> **Directions for this task**:
Copy the passage of the vLLM loading thread between "Issue #1: Loading" and "by network volume.", inclusive, word for word.

> **Selected excerpt**:
=== Begin Enclosure ===

Terminating local vLLM process while loading safetensor checkpoints
I started using Llama 3.1 70B as a serverless function recently.
I got it to work, and the setup is rather simple:
2 x A100 GPUs
200GB Network volume
200GB Container storage
Model https://huggingface.co/meta-llama/Meta-Llama-3.1-70B-Instruct
The serverless function started successfully a few times, but(!) there are two recurring issues, and the first probably leads to the second.
Issue #1: Loading the safetensors checkpoint is almost always very slow (> 15s/it)
Issue #2: The container is terminated before it loads all the checkpoints, and is basically restarted in a loop for no given reason
Any ideas why that could happen?
9 Replies
@ditti were you able to find a solution to this?
It might caused by network volume.
you mean cuz we have network volume attached?
If you have your model stored in network volume, it might be slow when cold start and occasionally might cause it failed to start the worker
Was able to get this to work locally without network volume - did not test with it.
But I had to use 4x48GB GPU's as it kept crashing on 2x80GB GPUs
Soo is there a way around if the model is large? We couldn't just build an image in it with llm and upload it to registry
we will release a hugging face model cache soon and that should help in this case.
Ooh ya nice

=== End Enclosure ===

[Stored data]
=== Begin Enclosure ===

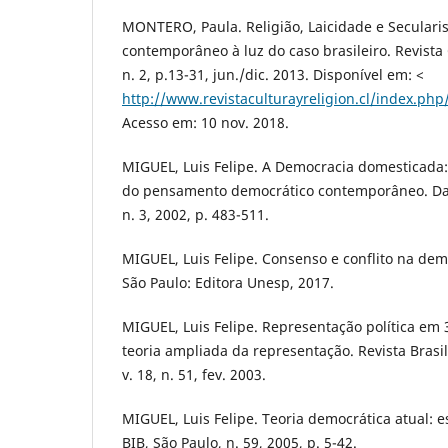
MONTERO, Paula. Religião, Laicidade e Secular
contemporâneo à luz do caso brasileiro. Revista C
n. 2, p.13-31, jun./dic. 2013. Disponível em: <
http://www.revistaculturayreligion.cl/index.php
Acesso em: 10 nov. 2018.
MIGUEL, Luis Felipe. A Democracia domesticada:
do pensamento democrático contemporâneo. Dados
n. 3, 2002, p. 483-511.
MIGUEL, Luis Felipe. Consenso e conflito na de
São Paulo: Editora Unesp, 2017.
MIGUEL, Luis Felipe. Representação política em
teoria ampliada da representação. Revista Brasil
v. 18, n. 51, fev. 2003.
MIGUEL, Luis Felipe. Teoria democrática atual:
BIB, São Paulo, n. 59, 2005, p. 5-42.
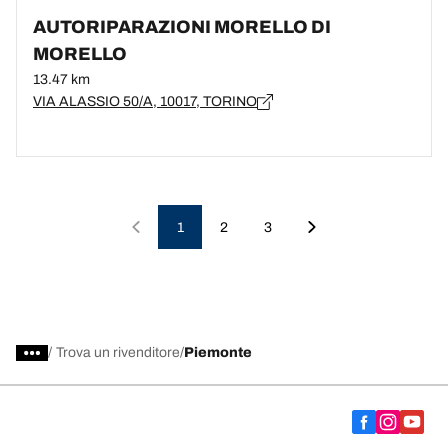
AUTORIPARAZIONI MORELLO DI
MORELLO
13.47 km
VIA ALASSIO 50/A, 10017, TORINO
1
2
3
/
Trova un rivenditore
Piemonte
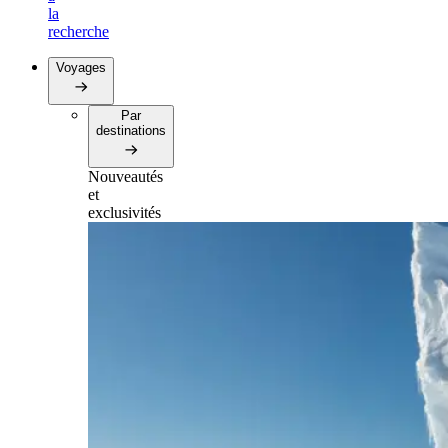
la
recherche
Voyages
Par
destinations
Nouveautés
et
exclusivités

=== End Enclosure ===

> **Final answer**:
Issue #1: Loading the safetensors checkpoint is almost always very slow (> 15s/it)
Issue #2: The container is terminated before it loads all the checkpoints, and is basically restarted in a loop for no given reason
Any ideas why that could happen?
9 Replies
@ditti were you able to find a solution to this?
It might caused by network volume.